Comment by duped
1 day ago
The problem is not the APIs, it's symbol versions. You will routinely get loader errors when running software compiled against a newer glibc than what a system provides, even if the caller does not use any "new" APIs.
glibc-based toolchains are ultimately missing a GLIBC_MIN_DEPLOYMENT_TARGET definition that gets passed to the linker so it knows which minimum version of glibc your software supports, similar to how Apple's toolchain lets you target older MacOS from a newer toolchain.
Yes, so that's why freezing the glibc symbol versions would help. If everybody uses the same version, you cannot get conflicts (at least after it has rippled through and everybody is on the same version). The downside is that we can't add anything new to glibc, but I'd say given all the trouble it produces, that's worth accepting. We can still add bugfixes and security fixes to glibc, we just don't change the APIs of the symbols.
It should not be necessary to freeze it. glibc is already extremely backwards compatible. The problem is people distributing programs that request the newest version even though they do not really require it, and this then fails on systems having an older version. At least this is my understanding.
The actual practical problem is not glibc but the constant GUI / desktop API changes.
In principle you can patch your binary to accept the old local version, though I don't remember ever getting it to work right. Anyway here it is for the brave or foolhardy, here's the gist:
> [...] brave or foolhardy, [...]
Heed the above warning as down this rpath madness surely lies!
Exhibit A: https://gitlab.com/RancidBacon/notes_public/-/blob/main/note...
Exhibit B: https://gitlab.com/RancidBacon/notes_public/-/blob/main/note...
Exhibit C: https://gitlab.com/RancidBacon/notes_public/-/blob/main/note...
Oh, sure, rpath/runpath shenanigans will work in some situations but then you'll be tempted to make such shenanigans work in all situations and then the madness will get you...
To save everyone a click here are the first two bullet points from Exhibit A:
* If an executable has `RPATH` (a.k.a. `DT_RPATH`) set but a shared library that is a (direct or indirect(?)) dependency of that executable has `RUNPATH` (a.k.a. `DT_RUNPATH`) set then the executable's `RPATH` is ignored!
* This means a shared library dependency can "force" loading of an incompatible [(for the executable)] dependency version in certain situations. [...]

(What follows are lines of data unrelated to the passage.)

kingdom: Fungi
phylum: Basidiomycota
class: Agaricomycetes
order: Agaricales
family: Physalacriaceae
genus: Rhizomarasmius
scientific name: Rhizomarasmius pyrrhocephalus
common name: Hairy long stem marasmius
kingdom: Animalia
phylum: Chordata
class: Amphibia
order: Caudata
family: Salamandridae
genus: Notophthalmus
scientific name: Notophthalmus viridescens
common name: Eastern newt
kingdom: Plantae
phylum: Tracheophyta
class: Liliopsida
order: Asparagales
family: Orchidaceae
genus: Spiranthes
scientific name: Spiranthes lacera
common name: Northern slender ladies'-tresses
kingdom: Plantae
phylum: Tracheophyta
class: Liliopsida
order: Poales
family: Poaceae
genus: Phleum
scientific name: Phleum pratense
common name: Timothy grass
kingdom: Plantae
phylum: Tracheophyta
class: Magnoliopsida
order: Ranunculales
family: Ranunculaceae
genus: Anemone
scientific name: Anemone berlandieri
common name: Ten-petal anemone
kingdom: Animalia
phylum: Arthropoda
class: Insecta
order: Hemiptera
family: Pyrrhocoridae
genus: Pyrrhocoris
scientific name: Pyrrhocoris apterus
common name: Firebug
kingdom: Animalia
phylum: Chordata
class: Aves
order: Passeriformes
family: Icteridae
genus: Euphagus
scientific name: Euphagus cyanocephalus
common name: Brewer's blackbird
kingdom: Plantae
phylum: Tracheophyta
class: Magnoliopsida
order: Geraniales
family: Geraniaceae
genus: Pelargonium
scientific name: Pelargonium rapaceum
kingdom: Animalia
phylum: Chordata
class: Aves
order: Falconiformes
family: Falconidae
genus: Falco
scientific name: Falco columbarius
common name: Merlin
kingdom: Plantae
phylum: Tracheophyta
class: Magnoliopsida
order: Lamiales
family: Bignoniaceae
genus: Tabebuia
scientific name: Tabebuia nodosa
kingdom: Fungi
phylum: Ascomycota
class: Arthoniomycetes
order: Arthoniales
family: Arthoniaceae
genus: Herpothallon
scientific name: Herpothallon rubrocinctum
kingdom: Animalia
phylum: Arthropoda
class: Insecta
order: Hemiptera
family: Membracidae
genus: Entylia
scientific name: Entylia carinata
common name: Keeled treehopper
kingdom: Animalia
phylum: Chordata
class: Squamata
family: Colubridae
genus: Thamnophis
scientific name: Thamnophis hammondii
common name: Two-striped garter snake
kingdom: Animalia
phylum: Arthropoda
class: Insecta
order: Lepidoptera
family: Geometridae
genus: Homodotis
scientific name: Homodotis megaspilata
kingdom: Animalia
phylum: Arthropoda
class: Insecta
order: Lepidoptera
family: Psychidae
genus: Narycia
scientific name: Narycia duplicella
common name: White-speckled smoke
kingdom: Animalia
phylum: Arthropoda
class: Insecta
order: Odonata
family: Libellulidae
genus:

Further nuances regarding LD_LIBRARY_PATH can be found in Exhibit B but I can feel the madness clawing at me again so will stop here. :)
Yes you can do this, thanks for mentioning I was interested and checked how you would go about it.
1. Delete the shared symbol versioning as per https://stackoverflow.com/a/73388939 (patchelf --clear-symbol-version exp mybinary)
2. Replace libc.so with a fake library that has the right version symbol with a version script e.g. version.map GLIBC_2.29 { global: *; };
With an empty fake_libc.c `gcc -shared -fPIC -Wl,--version-script=version.map,-soname,libc.so.6 -o libc.so.6 fake_libc.c`
3. Hope that you can still point the symbols back to the real libc (either by writing a giant pile of dlsym C code, or some other way, I'm unclear on this part)
Ideally glibc would stop checking the version if it's not actually marked as needed by any symbol, not sure why it doesn't (technically it's the same thing normally, so performance?).
Ah you can use https://github.com/NixOS/patchelf/pull/564
So you can do e.g. `patchelf --remove-needed-version libm.so.6 GLIBC_2.29 ./mybinary` instead of replacing glibc wholesale (step 2 and 3) and assuming all of used glibc by the executable is ABI compatible this will just work (it's worked for a small binary for me, YMMV).
That's exactly what apgcc from Autopackage provided (20 years ago). https://github.com/DeaDBeeF-Player/apbuild
But compiling in a container is easier and also solves other problems.